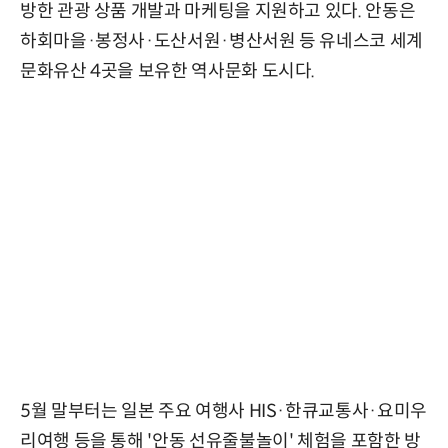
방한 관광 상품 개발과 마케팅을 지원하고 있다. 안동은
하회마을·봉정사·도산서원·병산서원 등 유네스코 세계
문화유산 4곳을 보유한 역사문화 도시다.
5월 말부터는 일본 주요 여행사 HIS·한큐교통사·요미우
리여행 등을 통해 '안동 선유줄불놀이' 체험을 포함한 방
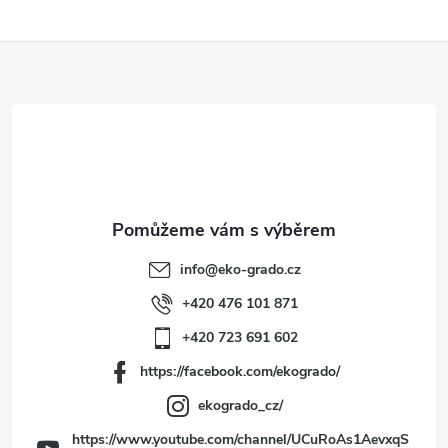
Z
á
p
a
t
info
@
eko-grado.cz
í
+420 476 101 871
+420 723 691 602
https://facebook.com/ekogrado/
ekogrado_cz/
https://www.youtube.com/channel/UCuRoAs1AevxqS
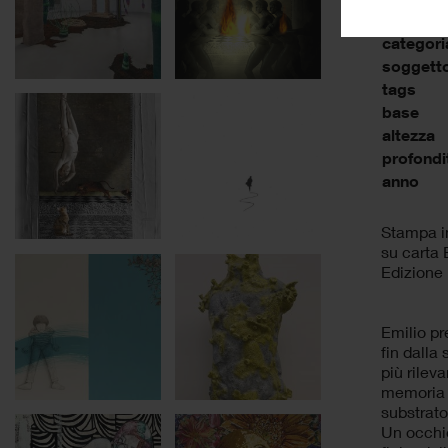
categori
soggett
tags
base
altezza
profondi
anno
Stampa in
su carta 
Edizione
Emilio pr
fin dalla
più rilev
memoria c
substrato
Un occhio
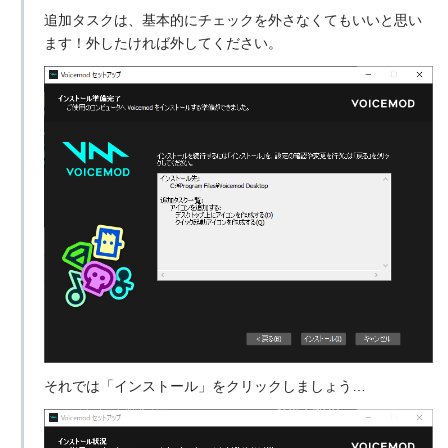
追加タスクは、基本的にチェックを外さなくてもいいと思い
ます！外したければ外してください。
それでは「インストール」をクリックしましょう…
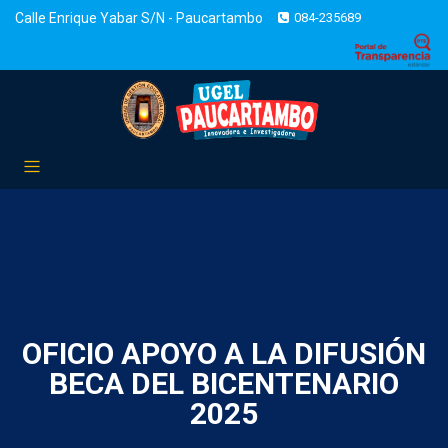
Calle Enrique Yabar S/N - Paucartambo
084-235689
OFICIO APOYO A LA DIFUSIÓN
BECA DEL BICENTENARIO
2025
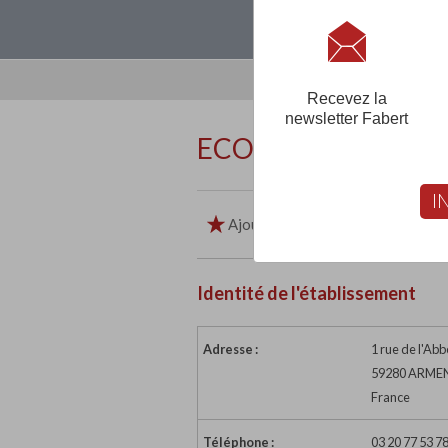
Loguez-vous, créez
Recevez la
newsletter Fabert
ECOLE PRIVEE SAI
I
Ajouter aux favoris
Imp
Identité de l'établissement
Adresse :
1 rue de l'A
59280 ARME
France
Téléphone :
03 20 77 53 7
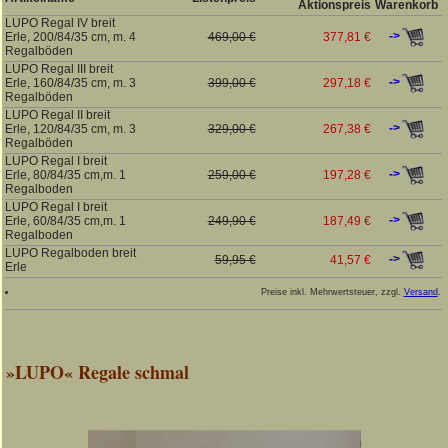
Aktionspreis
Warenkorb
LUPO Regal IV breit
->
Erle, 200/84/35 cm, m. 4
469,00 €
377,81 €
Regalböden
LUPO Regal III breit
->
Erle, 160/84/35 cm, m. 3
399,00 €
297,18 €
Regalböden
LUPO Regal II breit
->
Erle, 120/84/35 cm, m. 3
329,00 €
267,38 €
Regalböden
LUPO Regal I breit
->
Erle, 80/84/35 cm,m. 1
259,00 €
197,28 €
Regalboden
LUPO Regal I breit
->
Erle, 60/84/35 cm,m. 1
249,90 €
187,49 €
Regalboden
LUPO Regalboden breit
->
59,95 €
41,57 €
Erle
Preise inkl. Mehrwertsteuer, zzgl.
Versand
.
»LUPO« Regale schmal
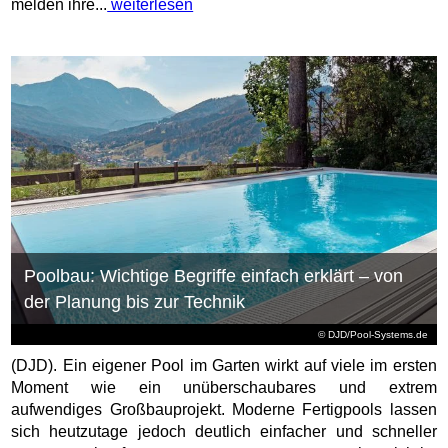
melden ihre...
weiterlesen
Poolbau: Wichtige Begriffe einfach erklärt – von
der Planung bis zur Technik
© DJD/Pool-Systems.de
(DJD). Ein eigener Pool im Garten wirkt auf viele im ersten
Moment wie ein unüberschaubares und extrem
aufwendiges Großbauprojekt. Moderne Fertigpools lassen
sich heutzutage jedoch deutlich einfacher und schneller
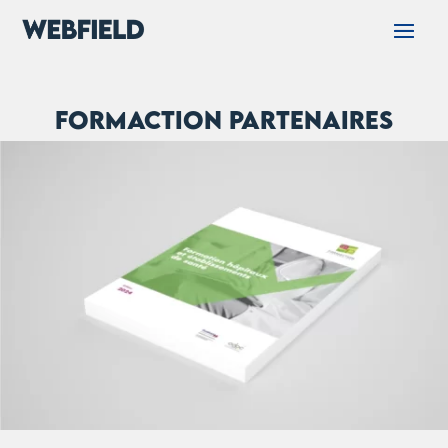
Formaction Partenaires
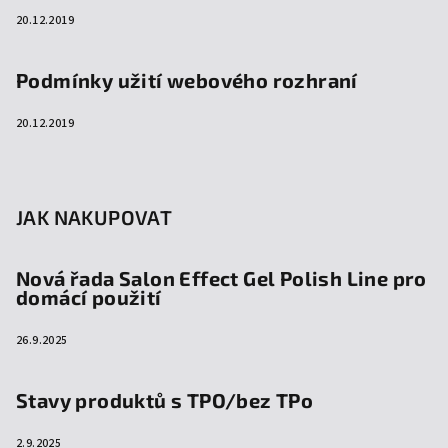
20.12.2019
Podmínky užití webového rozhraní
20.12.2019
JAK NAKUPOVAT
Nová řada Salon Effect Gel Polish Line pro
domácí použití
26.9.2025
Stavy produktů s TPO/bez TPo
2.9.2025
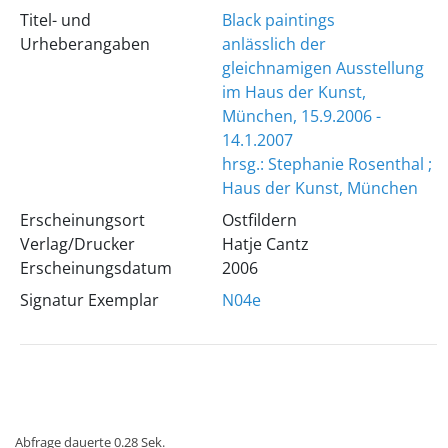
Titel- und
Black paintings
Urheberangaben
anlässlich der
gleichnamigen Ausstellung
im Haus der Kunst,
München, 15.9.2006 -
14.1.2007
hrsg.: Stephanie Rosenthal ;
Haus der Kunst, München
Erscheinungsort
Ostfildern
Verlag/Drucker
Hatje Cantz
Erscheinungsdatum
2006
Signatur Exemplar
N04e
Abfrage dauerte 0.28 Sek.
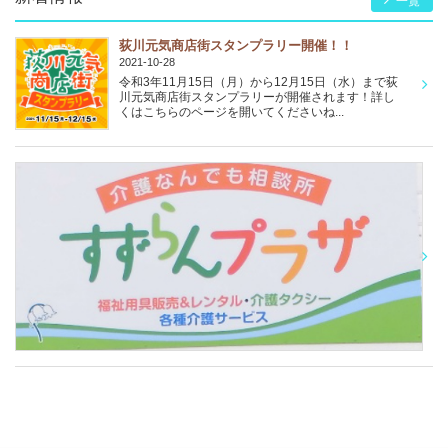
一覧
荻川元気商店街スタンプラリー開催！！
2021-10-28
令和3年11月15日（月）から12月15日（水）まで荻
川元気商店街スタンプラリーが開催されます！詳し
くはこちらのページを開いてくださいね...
*-*-*
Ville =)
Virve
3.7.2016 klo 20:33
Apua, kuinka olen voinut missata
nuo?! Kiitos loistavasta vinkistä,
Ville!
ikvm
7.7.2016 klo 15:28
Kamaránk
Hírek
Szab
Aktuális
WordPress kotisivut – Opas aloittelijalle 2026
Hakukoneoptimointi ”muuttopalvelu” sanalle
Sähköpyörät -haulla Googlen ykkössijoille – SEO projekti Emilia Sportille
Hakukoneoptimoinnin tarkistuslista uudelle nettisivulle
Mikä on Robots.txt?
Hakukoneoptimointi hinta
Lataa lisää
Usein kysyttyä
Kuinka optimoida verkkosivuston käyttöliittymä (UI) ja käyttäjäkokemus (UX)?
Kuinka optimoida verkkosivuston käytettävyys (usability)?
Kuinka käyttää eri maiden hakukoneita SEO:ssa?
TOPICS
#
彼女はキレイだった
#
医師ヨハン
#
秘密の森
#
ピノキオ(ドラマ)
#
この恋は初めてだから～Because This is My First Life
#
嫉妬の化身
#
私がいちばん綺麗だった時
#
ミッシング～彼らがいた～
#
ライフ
*-*-*
# Task objective
Copy the records from the line with "방한 관광 상품 개발과 마케팅을 지원하고 있다. 안동은" to the line with "それでは「インストール」をクリックしましょう…", putting "Edition" in place of "Edizione" and changing nothing else. Leave the pictures out.

# Task output
방한 관광 상품 개발과 마케팅을 지원하고 있다. 안동은
하회마을·봉정사·도산서원·병산서원 등 유네스코 세계
문화유산 4곳을 보유한 역사문화 도시다.
5월 말부터는 일본 주요 여행사 HIS·한큐교통사·요미우
리여행 등을 통해 '안동 선유줄불놀이' 체험을 포함한 방
Z
á
p
a
t
info
@
eko-grado.cz
í
+420 476 101 871
+420 723 691 602
https://facebook.com/ekogrado/
ekogrado_cz/
https://www.youtube.com/channel/UCuRoAs1AevxqS
categori
soggett
tags
base
altezza
profondi
anno
Stampa in
su carta 
Edition
Emilio pr
fin dalla
più rilev
memoria c
substrato
Un occhio
追加タスクは、基本的にチェックを外さなくてもいいと思い
ます！外したければ外してください。
それでは「インストール」をクリックしましょう…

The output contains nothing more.